===== Raw data =====

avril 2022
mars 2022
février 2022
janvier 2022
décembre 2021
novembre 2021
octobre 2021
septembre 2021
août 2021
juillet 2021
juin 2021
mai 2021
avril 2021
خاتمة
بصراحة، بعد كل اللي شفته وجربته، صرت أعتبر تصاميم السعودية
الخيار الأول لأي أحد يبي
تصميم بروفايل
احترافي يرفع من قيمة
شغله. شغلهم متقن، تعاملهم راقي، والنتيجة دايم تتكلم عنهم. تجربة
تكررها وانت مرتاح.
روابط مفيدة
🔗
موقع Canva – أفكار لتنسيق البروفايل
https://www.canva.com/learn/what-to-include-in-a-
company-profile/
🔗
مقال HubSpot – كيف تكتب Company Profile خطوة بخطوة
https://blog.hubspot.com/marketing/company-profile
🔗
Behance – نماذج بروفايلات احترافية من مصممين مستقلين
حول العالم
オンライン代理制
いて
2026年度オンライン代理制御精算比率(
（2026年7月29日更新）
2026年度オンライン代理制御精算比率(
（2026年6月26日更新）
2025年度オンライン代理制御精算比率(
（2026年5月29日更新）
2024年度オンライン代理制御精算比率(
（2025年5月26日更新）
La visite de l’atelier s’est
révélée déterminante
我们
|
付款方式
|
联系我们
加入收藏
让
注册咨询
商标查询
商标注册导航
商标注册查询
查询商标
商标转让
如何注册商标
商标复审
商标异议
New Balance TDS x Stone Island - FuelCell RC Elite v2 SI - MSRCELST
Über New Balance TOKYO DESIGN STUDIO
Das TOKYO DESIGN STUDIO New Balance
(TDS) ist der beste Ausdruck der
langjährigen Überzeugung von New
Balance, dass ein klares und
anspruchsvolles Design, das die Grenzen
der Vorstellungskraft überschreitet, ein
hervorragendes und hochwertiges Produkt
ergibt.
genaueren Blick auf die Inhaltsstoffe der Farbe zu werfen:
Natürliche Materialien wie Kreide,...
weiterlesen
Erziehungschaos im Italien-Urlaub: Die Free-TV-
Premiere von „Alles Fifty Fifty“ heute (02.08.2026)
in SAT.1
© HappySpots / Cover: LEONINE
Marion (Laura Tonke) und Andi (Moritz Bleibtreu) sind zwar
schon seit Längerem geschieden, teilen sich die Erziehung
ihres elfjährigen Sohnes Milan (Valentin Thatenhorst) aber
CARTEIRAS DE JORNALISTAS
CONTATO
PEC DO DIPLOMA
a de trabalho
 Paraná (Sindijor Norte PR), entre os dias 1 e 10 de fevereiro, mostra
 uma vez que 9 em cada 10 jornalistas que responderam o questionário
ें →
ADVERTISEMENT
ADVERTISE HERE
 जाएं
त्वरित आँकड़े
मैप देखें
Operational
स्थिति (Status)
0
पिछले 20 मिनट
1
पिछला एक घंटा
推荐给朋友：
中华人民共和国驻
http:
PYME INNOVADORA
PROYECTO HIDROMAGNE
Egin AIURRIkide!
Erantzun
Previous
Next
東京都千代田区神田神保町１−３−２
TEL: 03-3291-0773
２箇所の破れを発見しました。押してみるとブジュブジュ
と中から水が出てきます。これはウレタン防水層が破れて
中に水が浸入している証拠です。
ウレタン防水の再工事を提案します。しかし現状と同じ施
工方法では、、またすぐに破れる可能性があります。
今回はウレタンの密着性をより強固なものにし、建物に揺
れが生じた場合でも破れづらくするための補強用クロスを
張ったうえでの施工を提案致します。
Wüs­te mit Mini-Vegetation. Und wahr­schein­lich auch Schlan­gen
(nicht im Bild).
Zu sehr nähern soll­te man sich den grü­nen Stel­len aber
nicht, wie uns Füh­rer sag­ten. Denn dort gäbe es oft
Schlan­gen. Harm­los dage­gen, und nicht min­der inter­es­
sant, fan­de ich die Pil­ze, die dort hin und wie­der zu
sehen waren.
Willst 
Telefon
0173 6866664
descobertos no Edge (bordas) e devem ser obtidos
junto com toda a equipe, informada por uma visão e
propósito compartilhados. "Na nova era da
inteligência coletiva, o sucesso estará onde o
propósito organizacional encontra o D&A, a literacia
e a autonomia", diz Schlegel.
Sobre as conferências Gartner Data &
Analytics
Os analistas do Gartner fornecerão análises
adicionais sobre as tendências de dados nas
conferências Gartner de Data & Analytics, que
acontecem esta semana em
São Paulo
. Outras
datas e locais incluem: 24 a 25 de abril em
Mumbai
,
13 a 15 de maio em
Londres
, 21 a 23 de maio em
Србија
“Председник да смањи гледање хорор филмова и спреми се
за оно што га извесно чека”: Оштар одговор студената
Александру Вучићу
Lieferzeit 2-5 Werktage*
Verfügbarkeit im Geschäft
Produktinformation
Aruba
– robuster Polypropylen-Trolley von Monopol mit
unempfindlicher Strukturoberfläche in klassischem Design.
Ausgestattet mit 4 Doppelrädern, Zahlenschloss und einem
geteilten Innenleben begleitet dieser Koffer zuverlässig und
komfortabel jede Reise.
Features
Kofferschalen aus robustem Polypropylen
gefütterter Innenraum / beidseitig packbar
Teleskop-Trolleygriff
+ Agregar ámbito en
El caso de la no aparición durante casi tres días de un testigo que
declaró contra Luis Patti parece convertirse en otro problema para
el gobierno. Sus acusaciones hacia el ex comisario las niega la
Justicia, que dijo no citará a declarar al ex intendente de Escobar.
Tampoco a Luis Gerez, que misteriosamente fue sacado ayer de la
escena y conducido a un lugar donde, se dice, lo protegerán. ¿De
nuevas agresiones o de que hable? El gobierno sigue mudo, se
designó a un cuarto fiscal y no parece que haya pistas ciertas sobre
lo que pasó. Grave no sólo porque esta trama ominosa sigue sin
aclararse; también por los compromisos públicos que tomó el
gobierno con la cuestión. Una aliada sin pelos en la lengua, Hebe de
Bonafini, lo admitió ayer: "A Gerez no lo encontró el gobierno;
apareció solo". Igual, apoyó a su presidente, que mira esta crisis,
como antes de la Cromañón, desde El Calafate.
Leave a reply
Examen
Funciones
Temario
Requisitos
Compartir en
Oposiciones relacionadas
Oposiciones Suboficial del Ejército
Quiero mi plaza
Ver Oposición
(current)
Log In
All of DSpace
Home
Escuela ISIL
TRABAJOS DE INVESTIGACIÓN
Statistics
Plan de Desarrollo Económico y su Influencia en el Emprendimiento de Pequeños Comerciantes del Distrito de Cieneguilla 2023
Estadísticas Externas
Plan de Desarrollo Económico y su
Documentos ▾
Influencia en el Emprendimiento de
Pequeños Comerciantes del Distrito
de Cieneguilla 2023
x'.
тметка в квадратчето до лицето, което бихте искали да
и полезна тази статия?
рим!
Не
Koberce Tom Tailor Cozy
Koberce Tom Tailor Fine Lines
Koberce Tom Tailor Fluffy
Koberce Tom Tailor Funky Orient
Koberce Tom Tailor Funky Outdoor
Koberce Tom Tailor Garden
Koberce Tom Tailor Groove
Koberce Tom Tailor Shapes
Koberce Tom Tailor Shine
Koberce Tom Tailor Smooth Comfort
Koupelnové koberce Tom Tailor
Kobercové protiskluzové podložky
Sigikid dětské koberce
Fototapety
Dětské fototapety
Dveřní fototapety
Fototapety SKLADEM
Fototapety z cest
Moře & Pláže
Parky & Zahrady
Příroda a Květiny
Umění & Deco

=====

> **Task statement**
Pick out each line in the items above that contains the word "Emprendimiento".

> **Completed task**
Plan de Desarrollo Económico y su Influencia en el Emprendimiento de Pequeños Comerciantes del Distrito de Cieneguilla 2023
Influencia en el Emprendimiento de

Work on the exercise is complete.